[Exercise data]

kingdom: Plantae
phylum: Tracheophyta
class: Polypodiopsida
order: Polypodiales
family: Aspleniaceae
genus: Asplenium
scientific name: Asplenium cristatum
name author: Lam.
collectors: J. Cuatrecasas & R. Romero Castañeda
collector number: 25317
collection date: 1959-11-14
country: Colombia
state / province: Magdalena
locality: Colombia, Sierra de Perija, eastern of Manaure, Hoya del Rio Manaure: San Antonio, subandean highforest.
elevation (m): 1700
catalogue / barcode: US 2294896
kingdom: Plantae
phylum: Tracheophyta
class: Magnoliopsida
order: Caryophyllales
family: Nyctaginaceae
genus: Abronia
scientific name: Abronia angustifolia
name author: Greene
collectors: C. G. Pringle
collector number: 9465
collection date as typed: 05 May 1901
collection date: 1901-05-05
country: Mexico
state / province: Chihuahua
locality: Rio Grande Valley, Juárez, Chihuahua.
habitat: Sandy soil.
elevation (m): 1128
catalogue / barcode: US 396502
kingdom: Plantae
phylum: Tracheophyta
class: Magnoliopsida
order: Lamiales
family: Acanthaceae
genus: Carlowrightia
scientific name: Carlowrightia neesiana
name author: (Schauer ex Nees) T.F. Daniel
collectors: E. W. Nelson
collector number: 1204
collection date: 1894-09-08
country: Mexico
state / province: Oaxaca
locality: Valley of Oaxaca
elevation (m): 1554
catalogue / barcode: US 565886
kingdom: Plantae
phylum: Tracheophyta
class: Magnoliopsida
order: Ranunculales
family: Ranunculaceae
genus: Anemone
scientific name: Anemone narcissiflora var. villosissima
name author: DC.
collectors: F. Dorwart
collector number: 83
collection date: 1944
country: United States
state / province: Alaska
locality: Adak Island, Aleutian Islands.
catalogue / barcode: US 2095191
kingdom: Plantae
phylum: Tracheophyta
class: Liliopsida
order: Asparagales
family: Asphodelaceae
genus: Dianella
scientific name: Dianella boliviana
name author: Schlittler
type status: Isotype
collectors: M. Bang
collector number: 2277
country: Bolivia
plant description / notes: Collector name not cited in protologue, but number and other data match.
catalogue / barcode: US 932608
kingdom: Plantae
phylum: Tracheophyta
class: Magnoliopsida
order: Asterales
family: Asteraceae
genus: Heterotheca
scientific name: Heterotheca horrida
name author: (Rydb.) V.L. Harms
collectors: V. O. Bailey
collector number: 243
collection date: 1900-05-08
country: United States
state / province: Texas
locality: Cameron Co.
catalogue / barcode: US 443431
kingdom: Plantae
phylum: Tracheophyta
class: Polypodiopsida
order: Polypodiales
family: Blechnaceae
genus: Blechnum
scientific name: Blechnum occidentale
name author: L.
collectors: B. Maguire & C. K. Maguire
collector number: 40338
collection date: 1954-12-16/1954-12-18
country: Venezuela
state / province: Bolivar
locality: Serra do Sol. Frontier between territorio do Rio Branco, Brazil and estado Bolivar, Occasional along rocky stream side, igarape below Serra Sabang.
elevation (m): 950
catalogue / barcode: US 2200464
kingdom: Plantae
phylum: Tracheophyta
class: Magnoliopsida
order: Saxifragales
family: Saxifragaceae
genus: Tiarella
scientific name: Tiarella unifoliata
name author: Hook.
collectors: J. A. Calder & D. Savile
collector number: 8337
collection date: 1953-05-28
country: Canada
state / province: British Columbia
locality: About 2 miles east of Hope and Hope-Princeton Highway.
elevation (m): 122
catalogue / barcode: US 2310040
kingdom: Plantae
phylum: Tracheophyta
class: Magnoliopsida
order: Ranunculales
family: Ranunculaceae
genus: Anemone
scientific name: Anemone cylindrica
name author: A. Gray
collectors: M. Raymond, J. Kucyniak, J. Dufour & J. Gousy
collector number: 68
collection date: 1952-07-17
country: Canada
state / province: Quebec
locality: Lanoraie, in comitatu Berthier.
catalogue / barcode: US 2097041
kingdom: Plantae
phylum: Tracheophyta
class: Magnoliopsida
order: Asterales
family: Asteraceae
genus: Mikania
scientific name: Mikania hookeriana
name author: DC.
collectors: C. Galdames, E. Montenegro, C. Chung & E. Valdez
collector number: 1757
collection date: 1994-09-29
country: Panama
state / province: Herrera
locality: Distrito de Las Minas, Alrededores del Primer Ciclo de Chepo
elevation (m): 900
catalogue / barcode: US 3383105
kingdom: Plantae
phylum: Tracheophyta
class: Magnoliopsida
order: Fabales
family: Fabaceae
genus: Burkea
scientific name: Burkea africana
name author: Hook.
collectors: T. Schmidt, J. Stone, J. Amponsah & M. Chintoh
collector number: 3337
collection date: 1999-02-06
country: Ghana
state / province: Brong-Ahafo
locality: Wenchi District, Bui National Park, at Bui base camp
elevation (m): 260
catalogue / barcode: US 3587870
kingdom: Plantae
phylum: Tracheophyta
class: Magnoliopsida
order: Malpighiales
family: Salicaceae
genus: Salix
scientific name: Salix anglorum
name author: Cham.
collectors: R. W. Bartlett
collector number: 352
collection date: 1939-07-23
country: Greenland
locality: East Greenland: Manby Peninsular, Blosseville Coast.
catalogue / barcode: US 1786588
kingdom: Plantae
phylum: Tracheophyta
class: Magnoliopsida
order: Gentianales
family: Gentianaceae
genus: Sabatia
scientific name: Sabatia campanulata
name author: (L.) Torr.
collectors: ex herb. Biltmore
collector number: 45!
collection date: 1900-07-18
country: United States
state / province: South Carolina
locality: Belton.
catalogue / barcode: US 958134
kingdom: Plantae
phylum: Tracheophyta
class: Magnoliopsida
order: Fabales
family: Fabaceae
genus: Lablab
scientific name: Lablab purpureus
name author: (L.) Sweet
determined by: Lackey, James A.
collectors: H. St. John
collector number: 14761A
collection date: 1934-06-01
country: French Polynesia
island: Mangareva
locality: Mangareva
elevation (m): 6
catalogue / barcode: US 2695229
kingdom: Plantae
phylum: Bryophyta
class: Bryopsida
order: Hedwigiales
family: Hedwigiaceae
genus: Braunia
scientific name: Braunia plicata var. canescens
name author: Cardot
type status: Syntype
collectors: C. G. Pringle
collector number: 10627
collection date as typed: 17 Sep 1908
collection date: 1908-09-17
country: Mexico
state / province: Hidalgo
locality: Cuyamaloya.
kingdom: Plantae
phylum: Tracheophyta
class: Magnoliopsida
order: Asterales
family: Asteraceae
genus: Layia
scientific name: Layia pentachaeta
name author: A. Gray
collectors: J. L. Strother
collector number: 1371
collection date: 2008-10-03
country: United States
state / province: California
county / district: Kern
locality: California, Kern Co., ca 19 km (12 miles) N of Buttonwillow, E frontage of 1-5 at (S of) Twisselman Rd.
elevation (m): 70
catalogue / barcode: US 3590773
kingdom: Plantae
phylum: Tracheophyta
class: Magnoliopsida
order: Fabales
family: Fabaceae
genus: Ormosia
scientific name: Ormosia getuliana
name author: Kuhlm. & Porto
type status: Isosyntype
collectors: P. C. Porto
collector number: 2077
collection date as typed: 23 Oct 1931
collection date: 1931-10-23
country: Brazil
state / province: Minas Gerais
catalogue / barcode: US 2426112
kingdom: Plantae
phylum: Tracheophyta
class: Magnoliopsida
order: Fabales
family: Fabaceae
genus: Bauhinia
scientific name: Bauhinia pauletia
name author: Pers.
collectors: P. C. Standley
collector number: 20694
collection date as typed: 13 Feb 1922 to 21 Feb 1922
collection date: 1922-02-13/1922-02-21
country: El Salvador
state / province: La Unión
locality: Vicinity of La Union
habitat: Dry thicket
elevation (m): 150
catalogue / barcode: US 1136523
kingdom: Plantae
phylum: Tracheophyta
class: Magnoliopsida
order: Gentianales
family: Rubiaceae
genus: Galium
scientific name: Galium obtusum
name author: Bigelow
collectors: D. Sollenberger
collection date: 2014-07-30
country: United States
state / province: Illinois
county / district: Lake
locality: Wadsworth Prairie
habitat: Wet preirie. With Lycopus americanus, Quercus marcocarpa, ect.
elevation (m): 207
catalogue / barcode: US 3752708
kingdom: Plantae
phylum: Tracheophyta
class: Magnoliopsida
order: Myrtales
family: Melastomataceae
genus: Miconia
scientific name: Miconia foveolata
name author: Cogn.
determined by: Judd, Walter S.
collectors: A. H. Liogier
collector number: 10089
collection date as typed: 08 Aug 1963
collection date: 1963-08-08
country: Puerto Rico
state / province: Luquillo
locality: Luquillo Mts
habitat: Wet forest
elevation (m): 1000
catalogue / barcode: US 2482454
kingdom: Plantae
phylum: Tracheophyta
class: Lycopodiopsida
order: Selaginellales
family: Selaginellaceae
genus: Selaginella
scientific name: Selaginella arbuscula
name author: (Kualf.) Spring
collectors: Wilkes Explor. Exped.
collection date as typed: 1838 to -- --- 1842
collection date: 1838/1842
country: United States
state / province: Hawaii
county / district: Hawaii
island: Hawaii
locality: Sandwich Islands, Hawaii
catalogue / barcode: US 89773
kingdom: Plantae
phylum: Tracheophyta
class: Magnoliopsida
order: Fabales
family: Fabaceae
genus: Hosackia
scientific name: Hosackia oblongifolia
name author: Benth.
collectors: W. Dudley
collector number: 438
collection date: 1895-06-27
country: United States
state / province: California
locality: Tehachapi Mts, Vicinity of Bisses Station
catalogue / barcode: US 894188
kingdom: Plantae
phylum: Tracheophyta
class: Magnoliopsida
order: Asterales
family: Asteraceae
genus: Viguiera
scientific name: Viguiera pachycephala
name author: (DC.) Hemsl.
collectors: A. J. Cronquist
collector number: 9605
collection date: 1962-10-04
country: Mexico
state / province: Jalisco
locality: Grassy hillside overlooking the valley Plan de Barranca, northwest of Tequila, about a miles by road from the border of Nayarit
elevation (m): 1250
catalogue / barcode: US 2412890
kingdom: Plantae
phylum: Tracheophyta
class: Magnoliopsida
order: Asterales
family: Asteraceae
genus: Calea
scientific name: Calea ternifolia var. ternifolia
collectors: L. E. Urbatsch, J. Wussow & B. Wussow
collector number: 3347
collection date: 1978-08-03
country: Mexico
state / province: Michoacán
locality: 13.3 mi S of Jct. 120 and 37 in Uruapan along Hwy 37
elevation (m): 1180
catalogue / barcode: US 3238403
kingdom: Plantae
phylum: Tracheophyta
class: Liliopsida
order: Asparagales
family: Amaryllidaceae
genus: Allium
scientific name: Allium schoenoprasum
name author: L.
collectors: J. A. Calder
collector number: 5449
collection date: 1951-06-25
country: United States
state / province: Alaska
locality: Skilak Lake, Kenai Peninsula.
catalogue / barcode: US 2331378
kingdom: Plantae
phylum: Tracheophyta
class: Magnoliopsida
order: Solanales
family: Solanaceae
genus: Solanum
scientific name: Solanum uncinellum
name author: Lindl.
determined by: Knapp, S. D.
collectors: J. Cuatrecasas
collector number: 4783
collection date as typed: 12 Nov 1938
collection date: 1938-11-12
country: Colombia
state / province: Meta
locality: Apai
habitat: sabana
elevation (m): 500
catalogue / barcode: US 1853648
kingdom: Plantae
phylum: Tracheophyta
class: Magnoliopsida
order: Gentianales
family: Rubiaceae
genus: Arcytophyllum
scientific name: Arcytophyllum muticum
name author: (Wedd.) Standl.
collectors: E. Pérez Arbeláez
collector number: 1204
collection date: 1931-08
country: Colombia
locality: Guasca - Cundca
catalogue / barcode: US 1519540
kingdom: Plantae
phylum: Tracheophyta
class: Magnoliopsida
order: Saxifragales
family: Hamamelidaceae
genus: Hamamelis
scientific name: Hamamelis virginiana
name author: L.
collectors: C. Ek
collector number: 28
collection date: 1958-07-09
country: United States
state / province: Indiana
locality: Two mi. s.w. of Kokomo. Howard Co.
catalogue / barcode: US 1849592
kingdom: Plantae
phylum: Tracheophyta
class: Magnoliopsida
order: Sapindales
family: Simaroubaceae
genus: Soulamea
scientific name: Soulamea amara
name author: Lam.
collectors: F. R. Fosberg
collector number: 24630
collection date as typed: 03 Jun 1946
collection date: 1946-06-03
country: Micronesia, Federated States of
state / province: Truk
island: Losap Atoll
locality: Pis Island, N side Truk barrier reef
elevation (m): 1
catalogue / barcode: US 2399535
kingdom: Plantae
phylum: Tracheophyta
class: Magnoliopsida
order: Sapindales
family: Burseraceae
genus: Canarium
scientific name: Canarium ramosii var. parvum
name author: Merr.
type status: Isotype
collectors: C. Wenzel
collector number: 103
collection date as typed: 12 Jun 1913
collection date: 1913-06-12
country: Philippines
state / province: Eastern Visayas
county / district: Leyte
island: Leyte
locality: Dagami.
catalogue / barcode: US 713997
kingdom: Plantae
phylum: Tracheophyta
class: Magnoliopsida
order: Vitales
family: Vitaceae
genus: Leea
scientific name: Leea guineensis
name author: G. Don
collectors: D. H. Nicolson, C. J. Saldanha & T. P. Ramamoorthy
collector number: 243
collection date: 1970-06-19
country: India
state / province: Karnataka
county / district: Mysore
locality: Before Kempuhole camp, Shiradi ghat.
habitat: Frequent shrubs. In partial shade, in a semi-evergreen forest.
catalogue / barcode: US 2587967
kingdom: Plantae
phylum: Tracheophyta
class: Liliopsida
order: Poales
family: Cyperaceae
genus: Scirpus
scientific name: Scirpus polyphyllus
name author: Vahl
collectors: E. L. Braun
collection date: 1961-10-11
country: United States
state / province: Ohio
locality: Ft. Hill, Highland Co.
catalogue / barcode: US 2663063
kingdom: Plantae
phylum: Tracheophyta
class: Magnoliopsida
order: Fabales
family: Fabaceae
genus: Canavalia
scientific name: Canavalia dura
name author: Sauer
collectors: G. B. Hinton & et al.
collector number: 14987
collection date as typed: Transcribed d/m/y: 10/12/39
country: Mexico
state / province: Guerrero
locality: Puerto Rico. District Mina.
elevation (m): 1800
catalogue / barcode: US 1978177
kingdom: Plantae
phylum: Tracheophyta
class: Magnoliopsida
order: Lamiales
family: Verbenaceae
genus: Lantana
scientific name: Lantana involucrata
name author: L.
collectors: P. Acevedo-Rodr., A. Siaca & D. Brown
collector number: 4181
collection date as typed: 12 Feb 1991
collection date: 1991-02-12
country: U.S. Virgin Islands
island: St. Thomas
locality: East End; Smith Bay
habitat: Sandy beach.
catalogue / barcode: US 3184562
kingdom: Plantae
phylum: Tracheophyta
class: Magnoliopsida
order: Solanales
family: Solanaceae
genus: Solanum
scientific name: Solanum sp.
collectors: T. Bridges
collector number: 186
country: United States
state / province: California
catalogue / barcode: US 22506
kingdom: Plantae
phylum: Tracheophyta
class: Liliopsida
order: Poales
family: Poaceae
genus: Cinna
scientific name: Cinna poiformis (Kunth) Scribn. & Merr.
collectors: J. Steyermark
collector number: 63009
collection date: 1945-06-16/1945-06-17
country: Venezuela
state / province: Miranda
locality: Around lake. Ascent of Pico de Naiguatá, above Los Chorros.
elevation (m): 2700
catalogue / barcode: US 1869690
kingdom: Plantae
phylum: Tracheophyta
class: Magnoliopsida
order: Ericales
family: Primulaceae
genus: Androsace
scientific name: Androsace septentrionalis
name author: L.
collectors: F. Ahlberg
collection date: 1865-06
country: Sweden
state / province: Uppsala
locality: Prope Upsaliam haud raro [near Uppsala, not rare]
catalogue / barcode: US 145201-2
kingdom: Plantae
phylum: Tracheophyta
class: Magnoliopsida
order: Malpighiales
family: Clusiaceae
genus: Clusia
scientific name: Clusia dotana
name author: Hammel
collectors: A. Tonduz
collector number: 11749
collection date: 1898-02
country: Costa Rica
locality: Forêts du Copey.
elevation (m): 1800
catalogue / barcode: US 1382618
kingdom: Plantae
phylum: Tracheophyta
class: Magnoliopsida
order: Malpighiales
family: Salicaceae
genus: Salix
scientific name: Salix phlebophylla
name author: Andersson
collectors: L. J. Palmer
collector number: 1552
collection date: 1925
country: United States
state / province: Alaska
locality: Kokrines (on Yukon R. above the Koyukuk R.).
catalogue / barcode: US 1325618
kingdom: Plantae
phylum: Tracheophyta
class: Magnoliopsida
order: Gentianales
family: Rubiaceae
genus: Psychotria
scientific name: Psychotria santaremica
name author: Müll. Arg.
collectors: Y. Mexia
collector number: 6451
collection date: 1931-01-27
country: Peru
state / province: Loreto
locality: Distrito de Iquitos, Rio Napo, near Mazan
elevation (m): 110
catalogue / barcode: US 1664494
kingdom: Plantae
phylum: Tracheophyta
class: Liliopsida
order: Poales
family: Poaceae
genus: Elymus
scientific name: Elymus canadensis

[Your objective]
Could you rewrite everything in the records from the line containing "locality: California, Kern" down to the line containing "collector number: 20694", both included, as a JSON list of strings with one string per line and blank lines left out?

[Result]
[
  "locality: California, Kern Co., ca 19 km (12 miles) N of Buttonwillow, E frontage of 1-5 at (S of) Twisselman Rd.",
  "elevation (m): 70",
  "catalogue / barcode: US 3590773",
  "kingdom: Plantae",
  "phylum: Tracheophyta",
  "class: Magnoliopsida",
  "order: Fabales",
  "family: Fabaceae",
  "genus: Ormosia",
  "scientific name: Ormosia getuliana",
  "name author: Kuhlm. & Porto",
  "type status: Isosyntype",
  "collectors: P. C. Porto",
  "collector number: 2077",
  "collection date as typed: 23 Oct 1931",
  "collection date: 1931-10-23",
  "country: Brazil",
  "state / province: Minas Gerais",
  "catalogue / barcode: US 2426112",
  "kingdom: Plantae",
  "phylum: Tracheophyta",
  "class: Magnoliopsida",
  "order: Fabales",
  "family: Fabaceae",
  "genus: Bauhinia",
  "scientific name: Bauhinia pauletia",
  "name author: Pers.",
  "collectors: P. C. Standley",
  "collector number: 20694"
]